Stewart started acting at nine and insists there was "never a grand plan", either to pursue a film career (her parents are both in the business) or to manage it once begun. Her Australian mother Jules is a script supervisor preparing to direct her first film K-11 (starring Stewart), her father John a TV producer. When a talent scout spotted Stewart in her school's Christmas play, her parents grimaced.
"They said, 'We don't want to be stage-mums'," recalls their daughter with a smirk. Her father was particularly dispirited at the prospect. "He was a stage manager then and was like, 'oh my God, I don't want my kid doing this'."
Their contrary pre-teen was having none of it. "My parents were reluctant and I think I just remembered thinking: 'Actually that might be really cool. I might want to go on a few auditions. I might work.'" She auditioned relentlessly for a year without booking a single job. "It took a really long time until I was totally over it and then came my last audition. I went to it and I didn't even want to. My mum said: 'Well, this is the last one. You don't have to go to any more.' And that was the first movie I got."
The Safety of Objects, released in 2001, starred a veritable Who's Who of leading ladies sure to make an enormous impression on a wide-eyed nine-year-old, including Glenn Close and Patricia Clarkson, who played her mother. The following year Stewart won the role of Jodie Foster's daughter in Panic Room, an experience which cemented her belief she was doing the right thing.
"I think being 10 years old on one of my first movies and spending a month on it with Jodie Foster had an enormous effect on the way I work, probably unbeknownst to me at the time. At least in retrospect, I noticed it. Jodie Foster is the only one who totally shines out in my mind who really taught me a lot."
When she was 12, and working regularly, Stewart left school to be homeschooled by her mother. "I loved it.
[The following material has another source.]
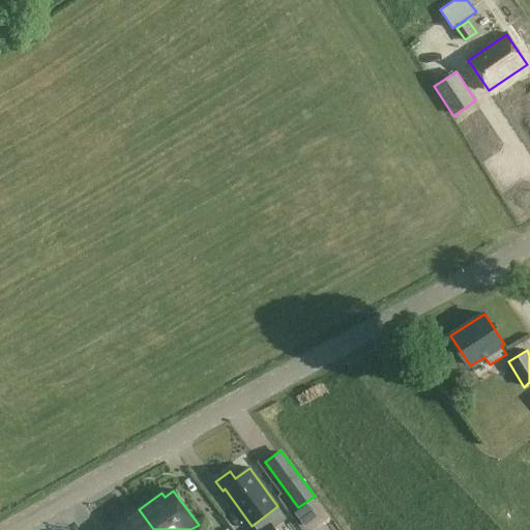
[(153,529),(139,509),(116,527),(117,529),(153,529)]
Independent study is for me." She worked consistently throughout her teens in films from gritty independents like 2004's Undertow opposite Jamie Bell, the Jon Favreau-directed comedy Zathura: A Space Adventure, horror film The Messengers and then 2007's Into The Wild, Sean Penn's mellifluous film version of Jon Krakauer's profound book about Christopher McCandless.
On film sets now, Stewart – like Twilight co-star Robert Pattinson – is delivered from take to take under a gigantic golf umbrella to deter paparazzi and fans alike. The call-sheet from those sets, the one delivered daily to the cast and crew employed on a film, lists her under a pseudonym. And she cannot set foot in public, particularly with Pattinson, without the event being disseminated in its entirety from teen fan-sites to snarky grown-up publications.
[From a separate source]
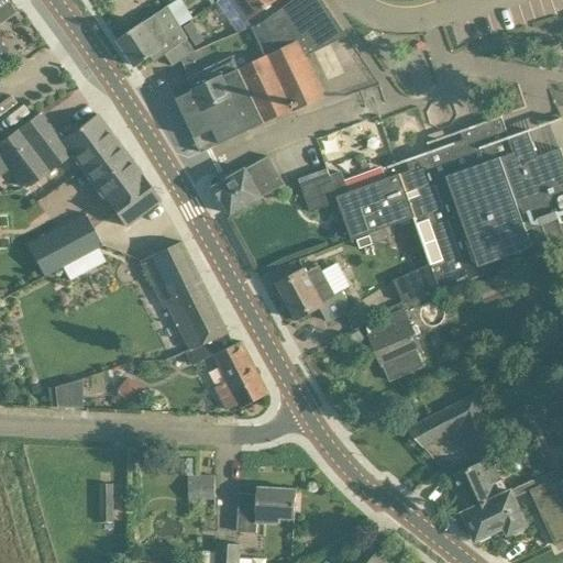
[(231,0),(246,21),(277,0),(231,0)]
Do she and Pattinson ever compare notes on the Twilight phenomenon? "The funny thing is we haven't really talked about it. Although we can commiserate and be like, 'ugh, it's crazy'."
The second Twilight film, New Moon, is released in November, and Stewart is excited that it will be "more tragic". But mostly, she is excited at her character's progression. "Over the course of these four movies Bella has to change. I'm not ruining it for anybody in saying that she and Edward end up together. In the first one he's very much a man and she's very much a child so she needs to become a more formidable partner. We're working on that."
The evolution of Kristen Stewart is also a formidable prospect.